(Beginning of EXERCISE DATA)
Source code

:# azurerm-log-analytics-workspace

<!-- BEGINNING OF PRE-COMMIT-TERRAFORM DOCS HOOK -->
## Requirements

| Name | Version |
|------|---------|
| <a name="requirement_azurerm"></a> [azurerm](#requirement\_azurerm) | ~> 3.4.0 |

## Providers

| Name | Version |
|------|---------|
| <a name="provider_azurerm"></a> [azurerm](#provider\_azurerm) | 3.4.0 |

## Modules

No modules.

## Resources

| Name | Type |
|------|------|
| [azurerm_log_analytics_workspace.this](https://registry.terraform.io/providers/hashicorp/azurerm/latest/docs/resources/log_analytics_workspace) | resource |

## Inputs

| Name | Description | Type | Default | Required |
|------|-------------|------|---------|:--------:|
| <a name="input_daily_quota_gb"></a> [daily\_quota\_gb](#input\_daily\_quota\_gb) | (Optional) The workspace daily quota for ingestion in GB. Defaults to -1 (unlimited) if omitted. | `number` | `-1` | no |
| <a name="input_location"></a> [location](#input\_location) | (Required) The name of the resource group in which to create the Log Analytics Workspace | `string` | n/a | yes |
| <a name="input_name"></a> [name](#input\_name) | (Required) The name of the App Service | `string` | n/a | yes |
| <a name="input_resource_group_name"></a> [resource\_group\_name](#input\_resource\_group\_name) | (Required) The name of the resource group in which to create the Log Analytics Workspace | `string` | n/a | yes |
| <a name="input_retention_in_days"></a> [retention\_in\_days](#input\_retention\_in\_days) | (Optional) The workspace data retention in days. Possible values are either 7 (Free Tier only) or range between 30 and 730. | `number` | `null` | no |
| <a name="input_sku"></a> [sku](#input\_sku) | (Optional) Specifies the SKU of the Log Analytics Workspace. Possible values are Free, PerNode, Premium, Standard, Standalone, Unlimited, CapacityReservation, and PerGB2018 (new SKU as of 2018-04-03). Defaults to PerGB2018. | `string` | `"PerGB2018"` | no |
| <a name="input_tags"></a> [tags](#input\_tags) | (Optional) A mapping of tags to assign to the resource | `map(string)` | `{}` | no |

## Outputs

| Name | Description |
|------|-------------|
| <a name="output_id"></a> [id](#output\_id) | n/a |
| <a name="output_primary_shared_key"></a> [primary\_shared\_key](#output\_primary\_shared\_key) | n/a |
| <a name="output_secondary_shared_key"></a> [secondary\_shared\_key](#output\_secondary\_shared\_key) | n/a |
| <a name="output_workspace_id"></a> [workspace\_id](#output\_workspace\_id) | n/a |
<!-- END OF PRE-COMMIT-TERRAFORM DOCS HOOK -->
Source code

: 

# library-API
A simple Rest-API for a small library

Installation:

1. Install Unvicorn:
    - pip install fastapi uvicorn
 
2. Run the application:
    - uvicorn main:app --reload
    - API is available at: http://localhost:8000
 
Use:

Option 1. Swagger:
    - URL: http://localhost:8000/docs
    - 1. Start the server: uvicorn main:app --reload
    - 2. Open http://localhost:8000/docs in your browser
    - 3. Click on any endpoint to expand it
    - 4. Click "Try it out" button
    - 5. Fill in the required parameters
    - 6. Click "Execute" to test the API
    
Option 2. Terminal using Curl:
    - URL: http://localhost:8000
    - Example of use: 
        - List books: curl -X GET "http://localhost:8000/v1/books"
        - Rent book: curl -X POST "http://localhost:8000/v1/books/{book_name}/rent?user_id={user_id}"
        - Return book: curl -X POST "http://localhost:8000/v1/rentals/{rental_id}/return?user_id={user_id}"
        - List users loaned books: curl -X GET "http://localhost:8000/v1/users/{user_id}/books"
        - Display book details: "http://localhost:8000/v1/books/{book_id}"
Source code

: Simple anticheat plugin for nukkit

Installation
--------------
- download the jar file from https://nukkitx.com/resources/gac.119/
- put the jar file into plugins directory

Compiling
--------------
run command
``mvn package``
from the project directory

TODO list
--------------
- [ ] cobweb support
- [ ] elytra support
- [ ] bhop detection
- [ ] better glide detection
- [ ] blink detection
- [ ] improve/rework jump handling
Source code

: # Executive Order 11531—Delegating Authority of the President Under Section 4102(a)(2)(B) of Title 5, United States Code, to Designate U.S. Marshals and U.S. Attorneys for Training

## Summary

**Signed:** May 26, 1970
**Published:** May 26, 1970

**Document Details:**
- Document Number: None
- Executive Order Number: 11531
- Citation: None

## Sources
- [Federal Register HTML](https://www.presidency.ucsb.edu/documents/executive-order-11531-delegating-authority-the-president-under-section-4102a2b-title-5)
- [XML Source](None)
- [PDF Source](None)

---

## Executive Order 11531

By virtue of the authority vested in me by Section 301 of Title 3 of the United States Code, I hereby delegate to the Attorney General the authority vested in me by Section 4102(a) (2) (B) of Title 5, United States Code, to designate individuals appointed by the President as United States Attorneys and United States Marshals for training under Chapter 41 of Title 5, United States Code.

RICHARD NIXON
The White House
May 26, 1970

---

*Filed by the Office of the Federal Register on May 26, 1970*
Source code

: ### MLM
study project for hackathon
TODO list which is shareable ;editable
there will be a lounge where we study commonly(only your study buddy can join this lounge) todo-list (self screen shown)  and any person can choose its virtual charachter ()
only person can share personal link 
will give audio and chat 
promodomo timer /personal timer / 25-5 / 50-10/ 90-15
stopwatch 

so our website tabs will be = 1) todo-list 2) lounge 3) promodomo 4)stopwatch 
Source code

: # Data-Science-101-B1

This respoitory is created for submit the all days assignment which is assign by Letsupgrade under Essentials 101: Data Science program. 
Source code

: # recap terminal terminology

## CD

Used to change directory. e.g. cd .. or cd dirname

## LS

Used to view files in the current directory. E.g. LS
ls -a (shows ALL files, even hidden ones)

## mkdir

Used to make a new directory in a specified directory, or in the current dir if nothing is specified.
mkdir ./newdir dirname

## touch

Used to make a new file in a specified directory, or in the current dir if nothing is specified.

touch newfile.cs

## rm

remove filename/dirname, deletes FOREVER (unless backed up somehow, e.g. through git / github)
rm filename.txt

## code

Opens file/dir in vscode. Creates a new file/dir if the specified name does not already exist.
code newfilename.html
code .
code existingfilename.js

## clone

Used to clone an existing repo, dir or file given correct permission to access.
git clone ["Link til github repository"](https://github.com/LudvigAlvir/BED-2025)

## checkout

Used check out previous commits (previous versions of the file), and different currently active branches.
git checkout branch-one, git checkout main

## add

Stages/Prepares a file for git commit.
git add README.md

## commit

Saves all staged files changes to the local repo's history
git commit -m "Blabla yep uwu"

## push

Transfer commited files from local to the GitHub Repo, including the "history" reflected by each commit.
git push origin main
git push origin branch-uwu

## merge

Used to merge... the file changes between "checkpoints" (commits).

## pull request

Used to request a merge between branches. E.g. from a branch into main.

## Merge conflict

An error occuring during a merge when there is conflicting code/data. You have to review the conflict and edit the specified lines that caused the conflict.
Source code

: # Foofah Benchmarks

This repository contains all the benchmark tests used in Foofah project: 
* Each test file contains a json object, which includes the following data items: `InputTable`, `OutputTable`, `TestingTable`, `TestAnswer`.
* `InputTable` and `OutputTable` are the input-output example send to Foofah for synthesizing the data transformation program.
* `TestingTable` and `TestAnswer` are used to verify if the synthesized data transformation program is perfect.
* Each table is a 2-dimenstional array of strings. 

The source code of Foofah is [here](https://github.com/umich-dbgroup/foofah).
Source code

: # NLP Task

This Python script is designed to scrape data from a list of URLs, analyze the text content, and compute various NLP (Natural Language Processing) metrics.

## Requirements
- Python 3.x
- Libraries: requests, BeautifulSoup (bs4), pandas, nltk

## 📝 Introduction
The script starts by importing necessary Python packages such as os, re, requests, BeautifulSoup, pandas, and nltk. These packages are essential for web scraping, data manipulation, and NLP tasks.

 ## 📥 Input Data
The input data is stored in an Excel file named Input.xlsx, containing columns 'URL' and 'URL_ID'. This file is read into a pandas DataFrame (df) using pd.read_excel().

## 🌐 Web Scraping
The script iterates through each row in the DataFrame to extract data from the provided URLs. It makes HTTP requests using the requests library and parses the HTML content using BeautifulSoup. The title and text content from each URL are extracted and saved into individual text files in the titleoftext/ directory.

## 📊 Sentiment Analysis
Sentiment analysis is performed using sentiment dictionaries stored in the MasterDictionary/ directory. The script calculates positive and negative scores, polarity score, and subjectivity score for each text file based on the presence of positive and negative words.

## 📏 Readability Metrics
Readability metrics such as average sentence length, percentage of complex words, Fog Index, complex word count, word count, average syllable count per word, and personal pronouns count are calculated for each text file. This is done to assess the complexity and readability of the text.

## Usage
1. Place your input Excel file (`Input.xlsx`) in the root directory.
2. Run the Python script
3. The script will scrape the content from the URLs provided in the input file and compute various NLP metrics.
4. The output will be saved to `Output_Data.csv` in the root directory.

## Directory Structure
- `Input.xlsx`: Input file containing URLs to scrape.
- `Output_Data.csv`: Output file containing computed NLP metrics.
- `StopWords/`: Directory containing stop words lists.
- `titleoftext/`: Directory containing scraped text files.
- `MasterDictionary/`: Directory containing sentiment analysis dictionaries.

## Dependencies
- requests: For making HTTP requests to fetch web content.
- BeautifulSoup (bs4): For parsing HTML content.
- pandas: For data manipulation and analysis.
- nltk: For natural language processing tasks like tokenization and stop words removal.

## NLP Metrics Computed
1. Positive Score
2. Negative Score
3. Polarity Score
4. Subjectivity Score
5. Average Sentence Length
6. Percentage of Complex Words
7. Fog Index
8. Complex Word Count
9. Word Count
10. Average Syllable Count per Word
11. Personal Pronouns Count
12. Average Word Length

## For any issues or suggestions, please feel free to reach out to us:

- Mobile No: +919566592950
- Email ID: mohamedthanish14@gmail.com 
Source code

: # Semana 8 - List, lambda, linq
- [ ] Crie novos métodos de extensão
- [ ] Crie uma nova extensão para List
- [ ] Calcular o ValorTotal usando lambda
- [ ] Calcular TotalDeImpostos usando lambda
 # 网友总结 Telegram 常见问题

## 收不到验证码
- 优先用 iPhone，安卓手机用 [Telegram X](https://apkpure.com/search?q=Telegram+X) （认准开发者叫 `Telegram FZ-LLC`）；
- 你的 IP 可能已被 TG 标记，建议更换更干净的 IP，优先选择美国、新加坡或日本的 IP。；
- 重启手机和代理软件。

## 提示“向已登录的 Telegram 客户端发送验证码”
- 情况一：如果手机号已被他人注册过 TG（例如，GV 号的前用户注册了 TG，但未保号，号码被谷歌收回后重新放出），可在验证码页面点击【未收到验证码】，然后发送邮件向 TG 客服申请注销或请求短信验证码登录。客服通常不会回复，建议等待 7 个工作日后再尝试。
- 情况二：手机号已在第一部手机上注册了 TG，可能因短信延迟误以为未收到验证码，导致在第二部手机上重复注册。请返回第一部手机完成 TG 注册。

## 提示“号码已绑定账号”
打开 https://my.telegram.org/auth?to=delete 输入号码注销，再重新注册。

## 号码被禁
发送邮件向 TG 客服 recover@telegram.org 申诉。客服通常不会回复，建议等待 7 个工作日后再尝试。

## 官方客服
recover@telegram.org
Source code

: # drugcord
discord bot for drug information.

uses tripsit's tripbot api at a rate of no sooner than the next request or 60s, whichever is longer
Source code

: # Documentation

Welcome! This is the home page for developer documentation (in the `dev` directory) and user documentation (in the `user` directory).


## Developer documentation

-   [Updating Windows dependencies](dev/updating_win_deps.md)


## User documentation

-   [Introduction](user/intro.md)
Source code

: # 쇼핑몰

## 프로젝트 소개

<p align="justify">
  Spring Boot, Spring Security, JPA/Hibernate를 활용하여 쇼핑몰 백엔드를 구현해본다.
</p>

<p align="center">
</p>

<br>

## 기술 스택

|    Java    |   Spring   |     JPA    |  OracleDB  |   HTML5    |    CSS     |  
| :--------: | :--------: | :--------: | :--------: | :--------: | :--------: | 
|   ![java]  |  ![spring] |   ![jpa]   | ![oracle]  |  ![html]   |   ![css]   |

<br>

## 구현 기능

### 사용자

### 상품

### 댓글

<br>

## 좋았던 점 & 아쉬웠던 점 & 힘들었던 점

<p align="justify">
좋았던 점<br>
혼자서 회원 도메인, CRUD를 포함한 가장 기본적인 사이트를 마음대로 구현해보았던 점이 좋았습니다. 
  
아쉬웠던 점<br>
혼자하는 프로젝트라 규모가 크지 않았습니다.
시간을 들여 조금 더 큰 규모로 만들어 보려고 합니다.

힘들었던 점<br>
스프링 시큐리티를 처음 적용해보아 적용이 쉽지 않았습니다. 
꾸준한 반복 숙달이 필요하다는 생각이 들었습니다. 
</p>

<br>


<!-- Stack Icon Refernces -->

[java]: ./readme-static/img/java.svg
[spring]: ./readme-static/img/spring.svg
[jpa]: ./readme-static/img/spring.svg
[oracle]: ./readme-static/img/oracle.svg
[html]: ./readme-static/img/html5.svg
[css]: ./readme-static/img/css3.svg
(End of EXERCISE DATA)
PROBLEM REQUIREMENTS: Your answer should be one number, the count of lines in the records that contain the word "assign".

ANSWER BOX: 2